• REQUIRED WORK
When you copy the entries, keep every word exactly as it is and drop the images.

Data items
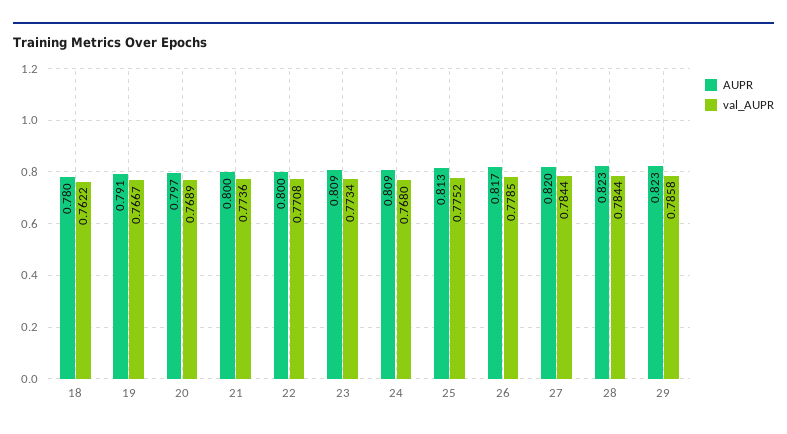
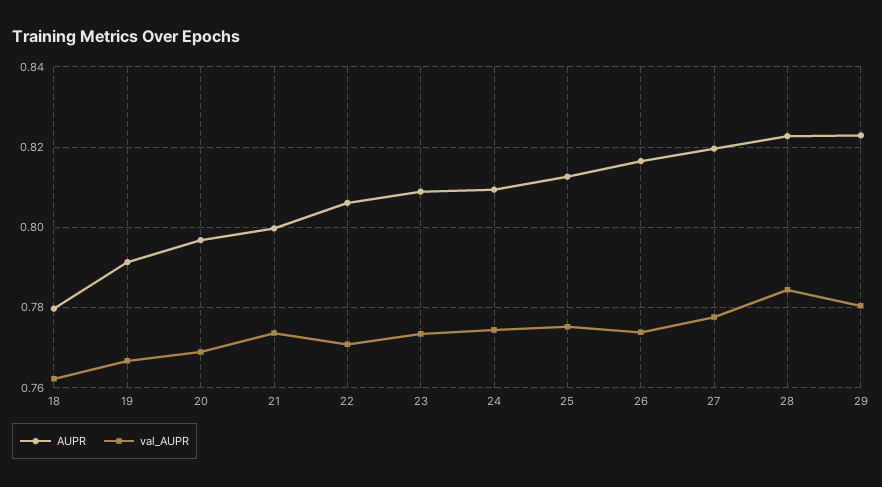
AUPR, 22: 0.8 -> 0.806
val_AUPR, 24: 0.768 -> 0.774
val_AUPR, 26: 0.7785 -> 0.774
val_AUPR, 27: 0.7844 -> 0.778
val_AUPR, 29: 0.7858 -> 0.78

• WRITTEN REPLY
AUPR, 22: 0.8 -> 0.806
val_AUPR, 24: 0.768 -> 0.774
val_AUPR, 26: 0.7785 -> 0.774
val_AUPR, 27: 0.7844 -> 0.778
val_AUPR, 29: 0.7858 -> 0.78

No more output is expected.